━━ Input records
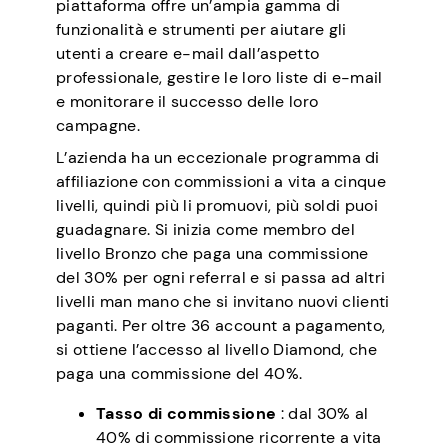
piattaforma offre un’ampia gamma di
funzionalità e strumenti per aiutare gli
utenti a creare e-mail dall’aspetto
professionale, gestire le loro liste di e-mail
e monitorare il successo delle loro
campagne.
L’azienda ha un eccezionale programma di
affiliazione con commissioni a vita a cinque
livelli, quindi più li promuovi, più soldi puoi
guadagnare. Si inizia come membro del
livello Bronzo che paga una commissione
del 30% per ogni referral e si passa ad altri
livelli man mano che si invitano nuovi clienti
paganti. Per oltre 36 account a pagamento,
si ottiene l’accesso al livello Diamond, che
paga una commissione del 40%.
Tasso di commissione
: dal 30% al
40% di commissione ricorrente a vita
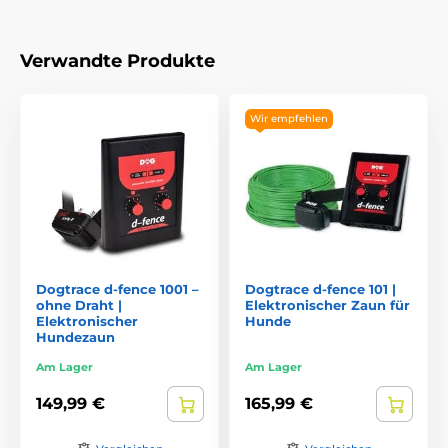
Verwandte Produkte
Wir empfehlen
Dogtrace d‑fence 1001 –
Dogtrace d‑fence 101 |
ohne Draht |
Elektronischer Zaun für
Elektronischer
Hunde
Hundezaun
Am Lager
Am Lager
149,99 €
165,99 €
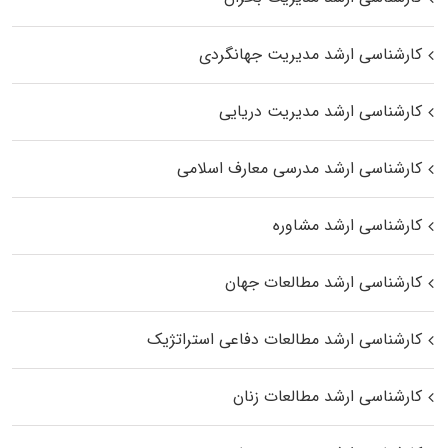
کارشناسی ارشد مدیریت جهانگردی
کارشناسی ارشد مدیریت دریایی
کارشناسی ارشد مدرسی معارف اسلامی
کارشناسی ارشد مشاوره
کارشناسی ارشد مطالعات جهان
کارشناسی ارشد مطالعات دفاعی استراتژیک
کارشناسی ارشد مطالعات زنان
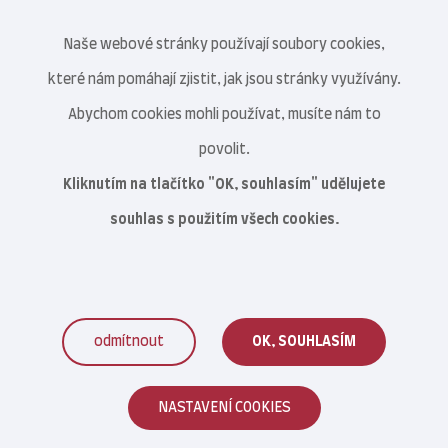
Naše webové stránky používají soubory cookies,
které nám pomáhají zjistit, jak jsou stránky využívány.
Abychom cookies mohli používat, musíte nám to
povolit.
Kliknutím na tlačítko "OK, souhlasím" udělujete
souhlas s použitím všech cookies.
odmítnout
OK, SOUHLASÍM
Veterinární centrum s.r.o. © 2021–2026
NASTAVENÍ COOKIES
Reklamace zboží
|
Obchodní podmínky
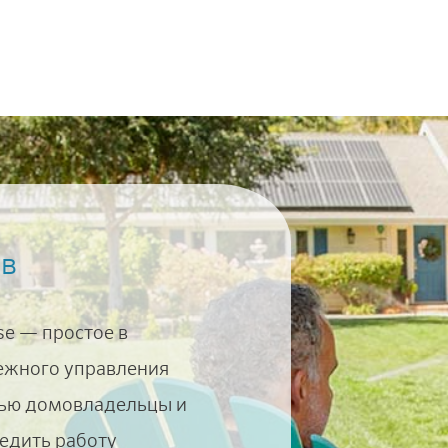
в
e — простое в
ежного управления
щью домовладельцы и
едить работу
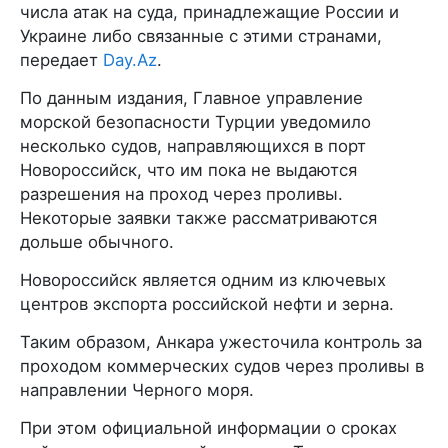
числа атак на суда, принадлежащие России и
Украине либо связанные с этими странами,
передает
Day.Az
.
По данным издания, Главное управление
морской безопасности Турции уведомило
несколько судов, направляющихся в порт
Новороссийск, что им пока не выдаются
разрешения на проход через проливы.
Некоторые заявки также рассматриваются
дольше обычного.
Новороссийск является одним из ключевых
центров экспорта российской нефти и зерна.
Таким образом, Анкара ужесточила контроль за
проходом коммерческих судов через проливы в
направлении Черного моря.
При этом официальной информации о сроках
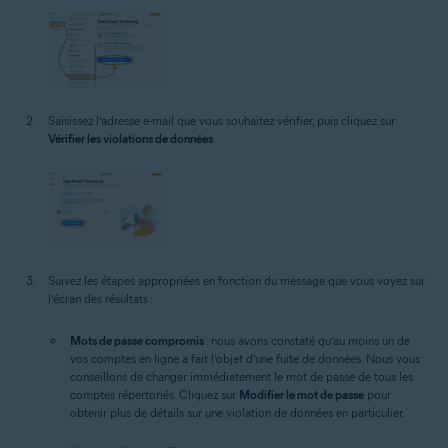
Saisissez l’adresse e-mail que vous souhaitez vérifier, puis cliquez sur
Vérifier les violations de données
.
Suivez les étapes appropriées en fonction du message que vous voyez sur
l’écran des résultats :
Mots de passe compromis
: nous avons constaté qu’au moins un de
vos comptes en ligne a fait l’objet d’une fuite de données. Nous vous
conseillons de changer immédiatement le mot de passe de tous les
comptes répertoriés. Cliquez sur
Modifier le mot de passe
pour
obtenir plus de détails sur une violation de données en particulier.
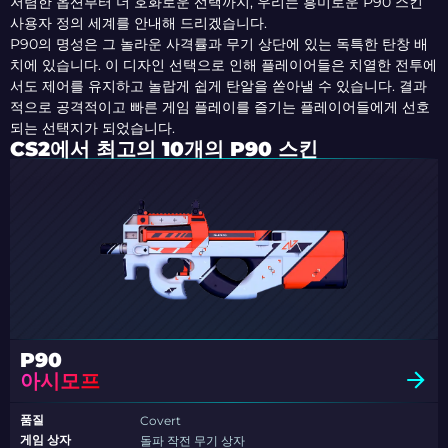
저렴한 옵션부터 더 호화로운 선택까지, 우리는 흥미로운 P90 스킨
사용자 정의 세계를 안내해 드리겠습니다.
P90의 명성은 그 놀라운 사격률과 무기 상단에 있는 독특한 탄창 배
치에 있습니다. 이 디자인 선택으로 인해 플레이어들은 치열한 전투에
서도 제어를 유지하고 놀랍게 쉽게 탄알을 쏟아낼 수 있습니다. 결과
적으로 공격적이고 빠른 게임 플레이를 즐기는 플레이어들에게 선호
되는 선택지가 되었습니다.
CS2에서 최고의 10개의 P90 스킨
P90
아시모프
품질
Covert
게임 상자
돌파 작전 무기 상자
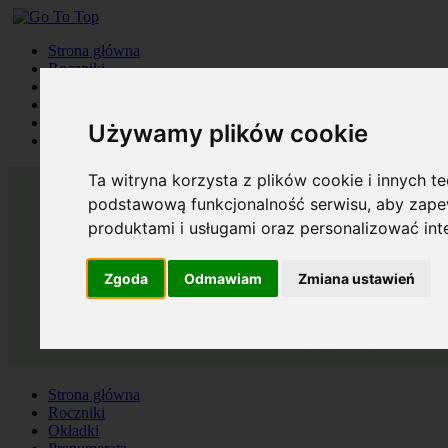
Strona główna
Roczniki
Okładki
Prenumerata
Kontakt
Używamy plików cookie
Szukaj
Ta witryna korzysta z plików cookie i innych t
podstawową funkcjonalność serwisu
,
aby zapew
produktami i usługami oraz personalizować in
Zgoda
Odmawiam
Zmiana ustawień
Strona główna
Roczniki
Okładki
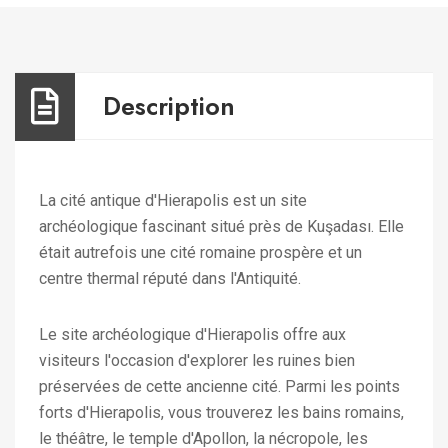
Description
La cité antique d'Hierapolis est un site
archéologique fascinant situé près de Kuşadası. Elle
était autrefois une cité romaine prospère et un
centre thermal réputé dans l'Antiquité.
Le site archéologique d'Hierapolis offre aux
visiteurs l'occasion d'explorer les ruines bien
préservées de cette ancienne cité. Parmi les points
forts d'Hierapolis, vous trouverez les bains romains,
le théâtre, le temple d'Apollon, la nécropole, les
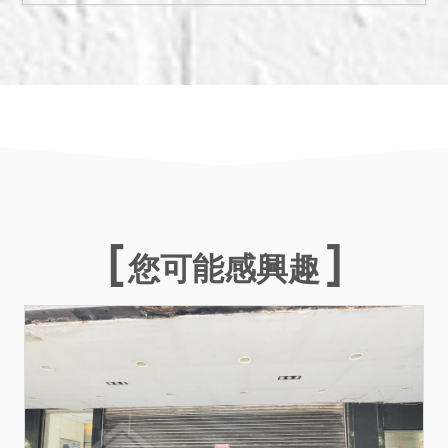
4.私法人投標應自行確認符
合平均地權條例第79條之1
規定，並依投標須知第4點第
3項規定辦理。
5.投標人應自行向當地市政
府查詢本建物使用執照附表
注意事項，以確認應負擔義
務及使用限制等。
6.按現況點交，本分署不負
瑕疵擔保責任。
您可能感興趣
7.建物之固定建材及設備已
逾保固期限，其修繕等費用
由得標人自理負擔。防水保
固期限至115年10月31日，
建築結構體保固期限至128
年10月31日。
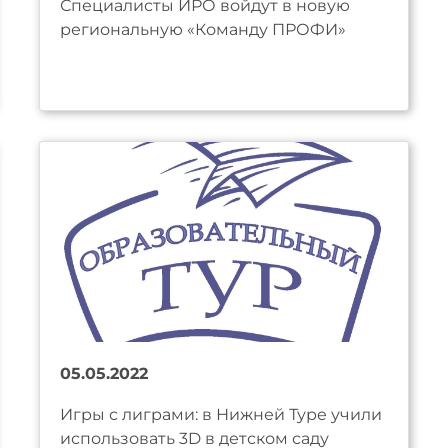
Специалисты ИРО войдут в новую
региональную «Команду ПРОФИ»
05.05.2022
Игры с лиграми: в Нижней Туре учили
использовать 3D в детском саду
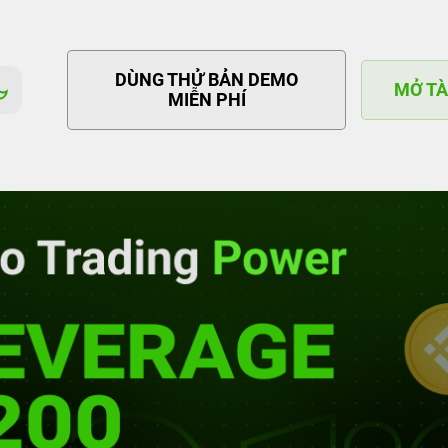
DÙNG THỬ BẢN DEMO
MỞ TÀ
MIỄN PHÍ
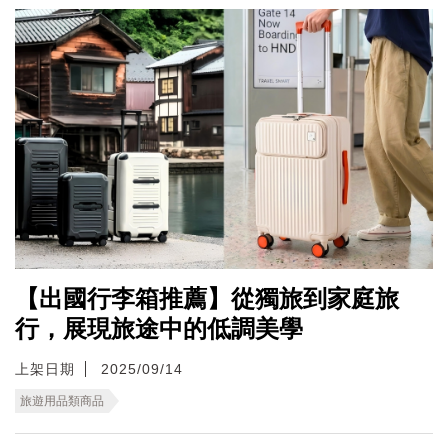
【出國行李箱推薦】從獨旅到家庭旅
行，展現旅途中的低調美學
上架日期
2025/09/14
旅遊用品類商品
━━━━
#### The task:
Rewrite the lines above, changing every "Am Lager" to "Nicht auf Lager" and keeping everything else as it is. Leave out the pictures.

#### Answer box:
piattaforma offre un’ampia gamma di
funzionalità e strumenti per aiutare gli
utenti a creare e-mail dall’aspetto
professionale, gestire le loro liste di e-mail
e monitorare il successo delle loro
campagne.
L’azienda ha un eccezionale programma di
affiliazione con commissioni a vita a cinque
livelli, quindi più li promuovi, più soldi puoi
guadagnare. Si inizia come membro del
livello Bronzo che paga una commissione
del 30% per ogni referral e si passa ad altri
livelli man mano che si invitano nuovi clienti
paganti. Per oltre 36 account a pagamento,
si ottiene l’accesso al livello Diamond, che
paga una commissione del 40%.
Tasso di commissione
: dal 30% al
40% di commissione ricorrente a vita
Verwandte Produkte
Wir empfehlen
Dogtrace d‑fence 1001 –
Dogtrace d‑fence 101 |
ohne Draht |
Elektronischer Zaun für
Elektronischer
Hunde
Hundezaun
Nicht auf Lager
Nicht auf Lager
149,99 €
165,99 €
کارشناسی ارشد مدیریت جهانگردی
کارشناسی ارشد مدیریت دریایی
کارشناسی ارشد مدرسی معارف اسلامی
کارشناسی ارشد مشاوره
کارشناسی ارشد مطالعات جهان
کارشناسی ارشد مطالعات دفاعی استراتژیک
کارشناسی ارشد مطالعات زنان
Naše webové stránky používají soubory cookies,
které nám pomáhají zjistit, jak jsou stránky využívány.
Abychom cookies mohli používat, musíte nám to
povolit.
Kliknutím na tlačítko "OK, souhlasím" udělujete
souhlas s použitím všech cookies.
odmítnout
OK, SOUHLASÍM
Veterinární centrum s.r.o. © 2021–2026
NASTAVENÍ COOKIES
Reklamace zboží
|
Obchodní podmínky
в
e — простое в
ежного управления
щью домовладельцы и
едить работу
числа атак на суда, принадлежащие России и
Украине либо связанные с этими странами,
передает
Day.Az
.
По данным издания, Главное управление
морской безопасности Турции уведомило
несколько судов, направляющихся в порт
Новороссийск, что им пока не выдаются
разрешения на проход через проливы.
Некоторые заявки также рассматриваются
дольше обычного.
Новороссийск является одним из ключевых
центров экспорта российской нефти и зерна.
Таким образом, Анкара ужесточила контроль за
проходом коммерческих судов через проливы в
направлении Черного моря.
При этом официальной информации о сроках
Saisissez l’adresse e-mail que vous souhaitez vérifier, puis cliquez sur
Vérifier les violations de données
.
Suivez les étapes appropriées en fonction du message que vous voyez sur
l’écran des résultats :
Mots de passe compromis
: nous avons constaté qu’au moins un de
vos comptes en ligne a fait l’objet d’une fuite de données. Nous vous
conseillons de changer immédiatement le mot de passe de tous les
comptes répertoriés. Cliquez sur
Modifier le mot de passe
pour
obtenir plus de détails sur une violation de données en particulier.
저렴한 옵션부터 더 호화로운 선택까지, 우리는 흥미로운 P90 스킨
사용자 정의 세계를 안내해 드리겠습니다.
P90의 명성은 그 놀라운 사격률과 무기 상단에 있는 독특한 탄창 배
치에 있습니다. 이 디자인 선택으로 인해 플레이어들은 치열한 전투에
서도 제어를 유지하고 놀랍게 쉽게 탄알을 쏟아낼 수 있습니다. 결과
적으로 공격적이고 빠른 게임 플레이를 즐기는 플레이어들에게 선호
되는 선택지가 되었습니다.
CS2에서 최고의 10개의 P90 스킨
P90
아시모프
품질
Covert
게임 상자
돌파 작전 무기 상자
Strona główna
Roczniki
Okładki
Prenumerata
Kontakt
Używamy plików cookie
Szukaj
Ta witryna korzysta z plików cookie i innych t
podstawową funkcjonalność serwisu
,
aby zapew
produktami i usługami oraz personalizować in
Zgoda
Odmawiam
Zmiana ustawień
Strona główna
Roczniki
Okładki
Description
La cité antique d'Hierapolis est un site
archéologique fascinant situé près de Kuşadası. Elle
était autrefois une cité romaine prospère et un
centre thermal réputé dans l'Antiquité.
Le site archéologique d'Hierapolis offre aux
visiteurs l'occasion d'explorer les ruines bien
préservées de cette ancienne cité. Parmi les points
forts d'Hierapolis, vous trouverez les bains romains,
le théâtre, le temple d'Apollon, la nécropole, les
4.私法人投標應自行確認符
合平均地權條例第79條之1
規定，並依投標須知第4點第
3項規定辦理。
5.投標人應自行向當地市政
府查詢本建物使用執照附表
注意事項，以確認應負擔義
務及使用限制等。
6.按現況點交，本分署不負
瑕疵擔保責任。
您可能感興趣
7.建物之固定建材及設備已
逾保固期限，其修繕等費用
由得標人自理負擔。防水保
固期限至115年10月31日，
建築結構體保固期限至128
年10月31日。
Специалисты ИРО войдут в новую
региональную «Команду ПРОФИ»
05.05.2022
Игры с лиграми: в Нижней Туре учили
использовать 3D в детском саду
DÙNG THỬ BẢN DEMO
MỞ TÀ
MIỄN PHÍ
【出國行李箱推薦】從獨旅到家庭旅
行，展現旅途中的低調美學
上架日期
2025/09/14
旅遊用品類商品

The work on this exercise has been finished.